WASHINGTON (3/20/13)--More consumers are looking to credit unions during tough economic times because of better interest rates on checking and saving accounts and more consumer-friendly products, according to an article that appeared in several military publications.
Since 2004, credit union membership is up 12%, rising to a total of 93.8 million members last year, according to the National Credit Union Administration, said the Army Times (March 25). The article, "Making a Case for Credit Unions," also appeared in Marine Corps, Navy and Air Force publications. The Credit Union National Association provided information for the story.
Credit unions are a good fit to serve mobile military populations, Retired Army Col. Roland "Arty" Arteaga, DCUC president, told the publications. The Defense Credit Union Council has 210 member credit unions, he added.
"Once a member always a member," Arteaga told the publications. "With technology the way it is, you don't physically have to walk into any particular facility.
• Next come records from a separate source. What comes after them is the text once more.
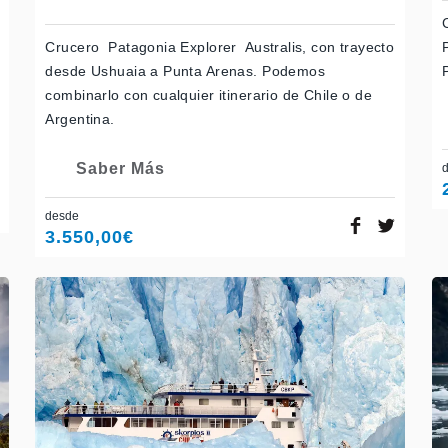
Crucero Patagonia Explorer Australis, con trayecto
desde Ushuaia a Punta Arenas. Podemos
combinarlo con cualquier itinerario de Chile o de
Argentina.
Saber Más
desde
3.550,00
€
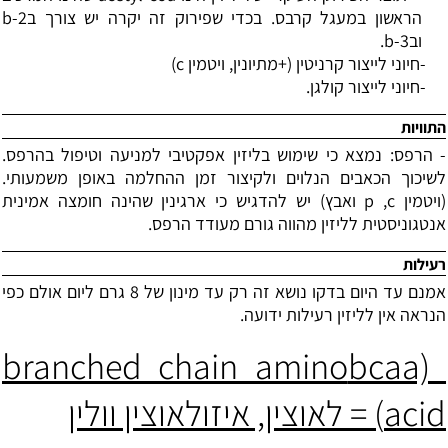
הראשון במעגל קרבס. בכדי שפירוק זה יקרה יש צורך ב2-
b
וב3-
b
.
-
חיוני לייצור קרניטין (+מתיונין, ויטמין
c
)
-
חיוני לייצור קולגן.
התוויות
- הרפס: נמצא כי שימוש בליזין אפקטיבי למניעה וטיפול בהרפס.
לשיכוך הכאבים הנלוים ולקיצור זמן ההחלמה באופן משמעותי.
(ויטמין
c
,
p
ואבץ) יש להדגיש כי ארגינין שהינה חומצה אמינית
אנטגוניסטית לליזין מהווה גורם מעודד הרפס.
רעילות
אמנם עד היום בדקו נושא זה רק עד מינון של 8 גרם ליום אולם כפי
הנראה אין לליזין רעילות ידועה.
branched chain amino
bcaa)
acid
) = לאוצין, איזולאוצין וולין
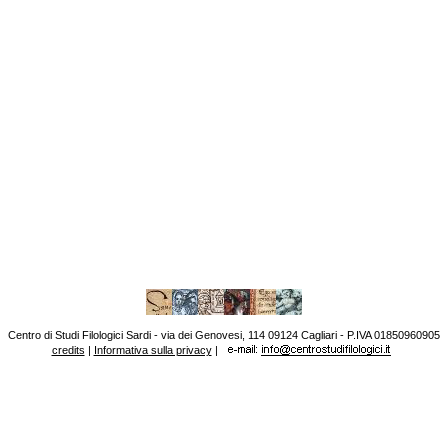
Centro di Studi Filologici Sardi - via dei Genovesi, 114 09124 Cagliari - P.IVA 01850960905
credits
|
Informativa sulla privacy
|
You can conduct your transactions from any part of the world."
Some credit unions that were founded to serve military members have expanded outside of the military, the article said. "For example, Security Service FCU [in San Antonio] was founded by service members but has greatly expanded it field of membership," the article explained. "Troops and their families now make up less than 10% of the credit union's membership base."
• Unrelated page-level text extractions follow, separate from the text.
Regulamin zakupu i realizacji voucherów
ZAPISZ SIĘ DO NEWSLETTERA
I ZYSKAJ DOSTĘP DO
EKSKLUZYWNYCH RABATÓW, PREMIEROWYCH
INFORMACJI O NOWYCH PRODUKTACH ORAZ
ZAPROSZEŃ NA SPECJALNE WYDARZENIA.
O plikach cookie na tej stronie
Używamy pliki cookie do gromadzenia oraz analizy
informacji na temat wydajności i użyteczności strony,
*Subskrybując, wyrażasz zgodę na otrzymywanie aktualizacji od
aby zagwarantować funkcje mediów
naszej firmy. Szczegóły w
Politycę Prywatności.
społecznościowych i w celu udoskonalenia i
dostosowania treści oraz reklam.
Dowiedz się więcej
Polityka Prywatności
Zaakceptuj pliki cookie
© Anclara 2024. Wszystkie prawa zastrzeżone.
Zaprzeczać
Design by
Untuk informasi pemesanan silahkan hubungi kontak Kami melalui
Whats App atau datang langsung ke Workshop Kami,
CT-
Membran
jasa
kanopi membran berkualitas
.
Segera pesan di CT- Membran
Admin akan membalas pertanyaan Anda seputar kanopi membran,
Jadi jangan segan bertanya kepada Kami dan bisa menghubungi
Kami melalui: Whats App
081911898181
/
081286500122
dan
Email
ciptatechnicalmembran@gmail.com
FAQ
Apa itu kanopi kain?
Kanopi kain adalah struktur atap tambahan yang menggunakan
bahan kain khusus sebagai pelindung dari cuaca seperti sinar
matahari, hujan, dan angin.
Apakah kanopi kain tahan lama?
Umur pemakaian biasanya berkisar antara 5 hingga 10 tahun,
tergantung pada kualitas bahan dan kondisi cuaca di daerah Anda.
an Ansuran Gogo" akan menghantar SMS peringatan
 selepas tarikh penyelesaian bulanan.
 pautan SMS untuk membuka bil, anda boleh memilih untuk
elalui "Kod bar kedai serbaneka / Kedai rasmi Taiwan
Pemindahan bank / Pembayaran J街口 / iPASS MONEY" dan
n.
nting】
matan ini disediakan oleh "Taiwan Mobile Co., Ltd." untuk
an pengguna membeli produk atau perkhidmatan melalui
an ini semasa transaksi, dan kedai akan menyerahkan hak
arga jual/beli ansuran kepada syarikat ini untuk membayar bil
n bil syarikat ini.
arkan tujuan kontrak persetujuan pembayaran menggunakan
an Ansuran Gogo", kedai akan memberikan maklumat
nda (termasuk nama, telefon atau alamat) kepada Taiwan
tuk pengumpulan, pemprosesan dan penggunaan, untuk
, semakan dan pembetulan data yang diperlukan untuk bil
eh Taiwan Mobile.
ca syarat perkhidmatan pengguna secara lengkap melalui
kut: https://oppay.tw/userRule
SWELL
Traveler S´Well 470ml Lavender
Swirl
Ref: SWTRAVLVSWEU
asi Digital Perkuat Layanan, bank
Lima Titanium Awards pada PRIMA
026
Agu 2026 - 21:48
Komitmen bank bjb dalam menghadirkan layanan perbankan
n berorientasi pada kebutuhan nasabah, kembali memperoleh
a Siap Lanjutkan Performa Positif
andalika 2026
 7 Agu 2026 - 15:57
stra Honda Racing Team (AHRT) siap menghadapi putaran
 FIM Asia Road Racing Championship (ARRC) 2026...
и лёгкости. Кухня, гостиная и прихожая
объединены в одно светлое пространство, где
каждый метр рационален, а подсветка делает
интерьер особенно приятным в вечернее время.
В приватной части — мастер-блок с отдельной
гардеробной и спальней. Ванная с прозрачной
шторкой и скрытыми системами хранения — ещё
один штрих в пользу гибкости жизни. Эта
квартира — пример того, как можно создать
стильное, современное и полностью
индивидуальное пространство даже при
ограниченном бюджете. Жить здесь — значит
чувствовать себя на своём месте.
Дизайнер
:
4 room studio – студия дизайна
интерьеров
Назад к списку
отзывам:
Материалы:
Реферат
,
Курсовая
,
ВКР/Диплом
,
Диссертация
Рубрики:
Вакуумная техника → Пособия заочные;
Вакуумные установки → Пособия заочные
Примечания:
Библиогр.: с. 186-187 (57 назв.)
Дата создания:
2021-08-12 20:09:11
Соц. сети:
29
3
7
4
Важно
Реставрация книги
The article also featured a sidebar about several credit unions that serve military communities and that are offering products to help those affected by sequestration--not military personnel who are currently unaffected, but rather spouses of military members and military retirees who work for the federal government as civilians. Andrews FCU, Joint Base Andrews, Md., and Redstone FCU, Redstone Arsenal, Ala., are offering a "Sequestration Bridge Loan" and "Furlough Assistance Loan" respectively, each up to $5,000 to those displaced from their jobs, the article said.
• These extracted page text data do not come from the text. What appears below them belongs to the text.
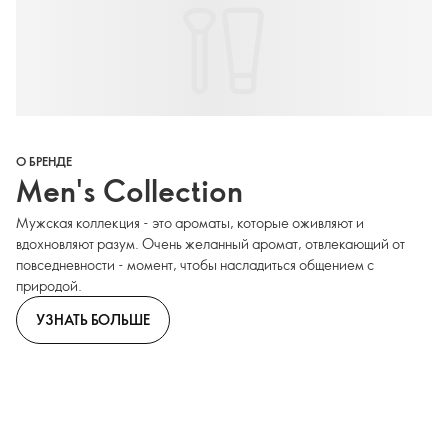
О БРЕНДЕ
Men's Collection
Мужская коллекция - это ароматы, которые оживляют и
вдохновляют разум. Очень желанный аромат, отвлекающий от
повседневности - момент, чтобы насладиться общением с
природой.
УЗНАТЬ БОЛЬШЕ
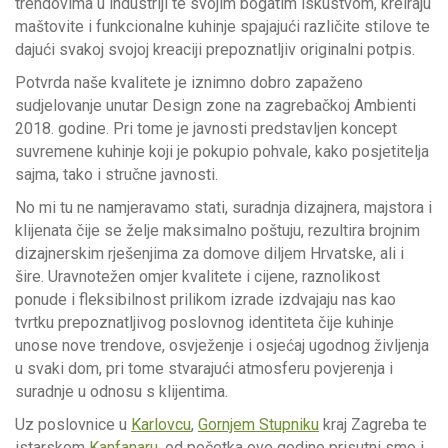
trendovima u industriji te svojim bogatim iskustvom, kreiraju
maštovite i funkcionalne kuhinje spajajući različite stilove te
dajući svakoj svojoj kreaciji prepoznatljiv originalni potpis.
Potvrda naše kvalitete je iznimno dobro zapaženo
sudjelovanje unutar Design zone na zagrebačkoj Ambienti
2018. godine. Pri tome je javnosti predstavljen koncept
suvremene kuhinje koji je pokupio pohvale, kako posjetitelja
sajma, tako i stručne javnosti.
No mi tu ne namjeravamo stati, suradnja dizajnera, majstora i
klijenata čije se želje maksimalno poštuju, rezultira brojnim
dizajnerskim rješenjima za domove diljem Hrvatske, ali i
šire. Uravnotežen omjer kvalitete i cijene, raznolikost
ponude i fleksibilnost prilikom izrade izdvajaju nas kao
tvrtku prepoznatljivog poslovnog identiteta čije kuhinje
unose nove trendove, osvježenje i osjećaj ugodnog življenja
u svaki dom, pri tome stvarajući atmosferu povjerenja i
suradnje u odnosu s klijentima.
Uz poslovnice u
Karlovcu
,
Gornjem Stupniku
kraj Zagreba te
istarskom
Kanfanaru
, od početka ove godine prisutni smo i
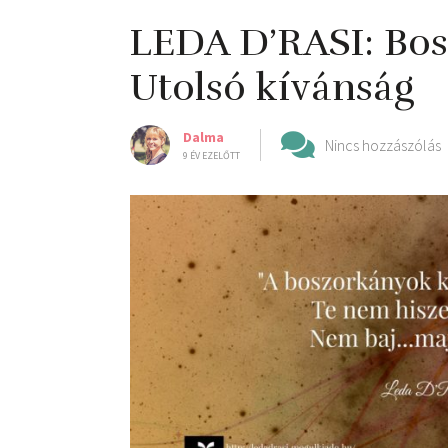
LEDA D’RASI: Bos
Utolsó kívánság
Dalma
Nincs hozzászólás
9 ÉV EZELŐTT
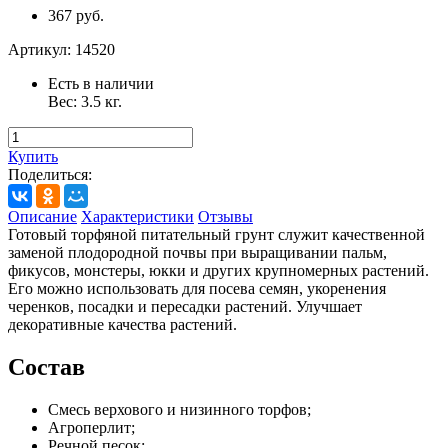
367 руб.
Артикул:
14520
Есть в наличии
Вес:
3.5
кг.
Купить
Поделиться:
Описание
Характеристики
Отзывы
Готовый торфяной питательный грунт служит качественной
заменой плодородной почвы при выращивании пальм,
фикусов, монстеры, юкки и других крупномерных растений.
Его можно использовать для посева семян, укоренения
черенков, посадки и пересадки растений. Улучшает
декоративные качества растений.
Состав
Смесь верхового и низинного торфов;
Агроперлит;
Речной песок;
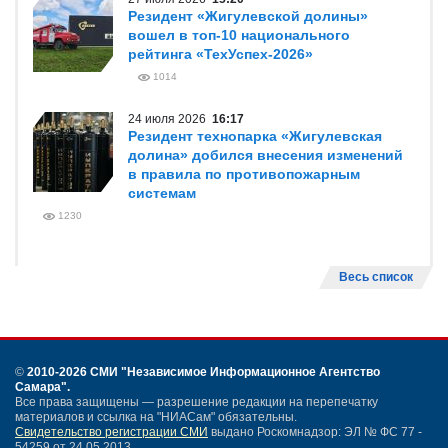
Резидент «Жигулевской долины»
вошел в топ-10 национального
рейтинга «ТехУспех-2026»
1014
24 июля 2026
16:17
Резидент технопарка «Жигулевская
долина» добился внесения изменений
в правила по противопожарным
системам
1230
Весь список
©
2010-2026 СМИ
"Независимое Информационное Агентство
Самара"
.
Все права защищены — разрешение редакции на перепечатку
материалов и ссылка на "НИАСам" обязательны.
Свидетельство регистрации СМИ
выдано Роскомнадзор: ЭЛ № ФС 77 -
54259 от 24.05.2013.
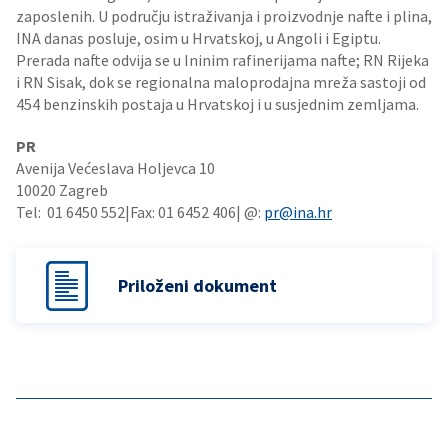
zaposlenih. U području istraživanja i proizvodnje nafte i plina,
INA danas posluje, osim u Hrvatskoj, u Angoli i Egiptu.
Prerada nafte odvija se u Ininim rafinerijama nafte; RN Rijeka
i RN Sisak, dok se regionalna maloprodajna mreža sastoji od
454 benzinskih postaja u Hrvatskoj i u susjednim zemljama.
PR
Avenija Većeslava Holjevca 10
10020 Zagreb
Tel: 01 6450 552|Fax: 01 6452 406| @:
pr@ina.hr
Priloženi dokument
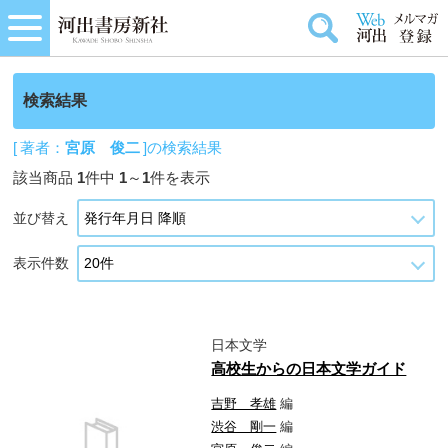
検索結果
[ 著者：
宮原 俊二
]の検索結果
該当商品
1
件中
1
～
1
件を表示
並び替え
表示件数
日本文学
高校生からの日本文学ガイド
吉野 孝雄
編
渋谷 剛一
編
In a related matter, Tinker FCU (TFCU) in Oklahoma City, with $2.9 billion in assets, is telling it members who receive furlough letters in the aftermath of the federal budget sequestration to bring them into the credit union for assistance. It has about one-third of it 270,000 members relying on the U.S Air Force for their livelihoods (Journal Record March 18).
TFCU will provide free planning, special loan repayment arrangements--such as skipping a payment--and a reduction in short-term loan-interest rates. "We don't want to get [members] into long-term debt to solve a short-term problem," Matt Stratton, TFCU marketing vice president, told the Journal Record.